Oltre ai componenti base sopradescritti, venivano impiegate, però, anche delle aggiunte minerali per conferire alla superficie suggestivi effetti cromatici, per modificare i tempi di presa delle malte o per incrementare la loro durabilità. Queste aggiunte minerali comprendevano pigmenti, pozzolana, gesso.

I pigmenti minerali, derivanti da terreni naturali colorati o da vetro macinato artificialmente, erano utilizzati nella miscela dello strato superficiale oppure, in forma di pittura liquida, per decorare la superficie dello stucco fresco o asciutto: nel caso di pittura a fresco i pigmenti venivano dispersi in un’emulsione di acqua e sapone, nella pittura dello stucco asciutto, in olio di trementina.

La pozzolana naturale (importata dall’isola greca di Santorini) o, più spesso, artificiale - cocciopesto - veniva sempre introdotta negli strati interni per favorire la formazione di un materiale capace di resistere all’attacco dell’acqua di mare in risalita capillare.

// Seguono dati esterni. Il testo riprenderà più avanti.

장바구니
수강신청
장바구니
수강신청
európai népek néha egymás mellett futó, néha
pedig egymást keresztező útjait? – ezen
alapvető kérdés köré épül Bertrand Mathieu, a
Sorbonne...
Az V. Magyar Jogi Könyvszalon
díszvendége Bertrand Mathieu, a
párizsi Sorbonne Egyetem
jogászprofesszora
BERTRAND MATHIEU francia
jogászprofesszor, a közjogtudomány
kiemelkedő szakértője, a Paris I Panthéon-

Il gesso fungeva da accelerante di presa e di indurimento, specialmente nella produzione dello stuccoforte per decori in alto-rilievo e veniva impiegato in misura di qualche manciata per secchio di malta.

Lo strato superficiale era caratterizzato, inoltre, da un’ulteriore aggiunta di sostanze naturali. L’olio di lino crudo veniva impiegato sia per incrementare la plasticità della miscela e per prolungare il tempo di presa, sia per diminuire la porosità aperta della superficie, riducendo così il rischio di fessurazione per ritiro idrometrico. Un trattamento superficiale con una miscela di acqua, calce e sapone conferiva al marmorino la sua caratteristica di impermeabilità senza, però, impedire la rapida diffusione di vapore dall’interno della muratura verso l’esterno. La lucidatura finale con cere vegetali o animali diluite in trementina, permetteva di ottenere una maggiore brillantezza, così come accade in una pietra di marmo lucidata. La tecnica dello stucco veneziano consentiva, quindi, di ottenere un prodotto finale di elevato valore artistico grazie all'irregolarità, alla versatilità e alla lucentezza dei decori; d’altra parte, l’elevata resistenza ed impermeabilità all’acqua proveniente dall’esterno, accompagnate da una buona diffusione del vapore derivante dall’acqua di risalita capillare, garantivano la durabilità del manufatto.